Extensions are typically developed by third parties, not browser developers, and have varying degrees of longevity. While extensions in the official directories listed above are vetted to some degree, there have been instances of malicious code exposing users to further harm rather than protecting them. It is always worth researching an extension before using it in the field, especially when the stakes are as high as they can be in matters of privacy. Reading reviews, including the brief ones in Mozilla's Add-ons or the Chrome Web Store, can alert you to potential issues that other users have encountered. Noting the number of downloads and currency of updates is an indicator of how likely the extension is to be maintained into the future. Lastly, testing the extension in a safe environment can help verify that it indeed does what it asserts to do. For instance, one can install HTTPS-Everywhere on a test workstation, then visit several high-profile websites where a user would want their traffic to be encrypted, e.g., Amazon, Gmail, Google Search, Facebook, and Yahoo! Mail. Does the URL begin with “https”? If not, then the extension is not living up to its claims.
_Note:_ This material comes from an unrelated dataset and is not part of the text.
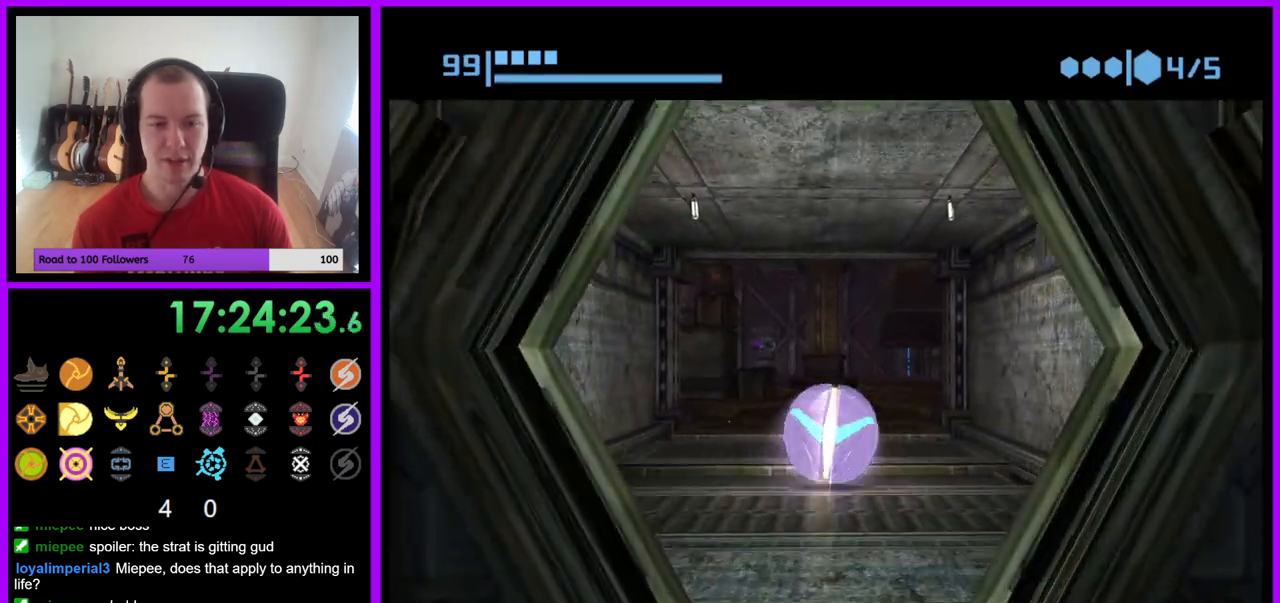
{"buttons": ["B"], "left_stick": "up", "right_stick": "center", "events": [[283, "B", "down"]]}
Since extensions can significantly alter the browsing experience, it is worth contemplating how users will react and even performing usability tests before employing too many on public workstations. Updates also can break extensions and disorient the user upon opening the browser, as in figure 2. Some of the best extensions will be nearly seamless, such as AdBlock, where it is often not evident that content is being hidden, but others will be extremely disruptive, as when NoScript breaks the shopping cart application of an online vendor. Even Web of Trust may confuse patrons who do not know what the green circles signify. Then there are also extensions which work, but only to a limited degree. BlackSheep (https://www.zscaler.com/blacksheep.html), for instance, is meant to detect whether anyone on the same connection is using FireSheep. However, mere detection is not preventive and thus there are far more appealing alternatives.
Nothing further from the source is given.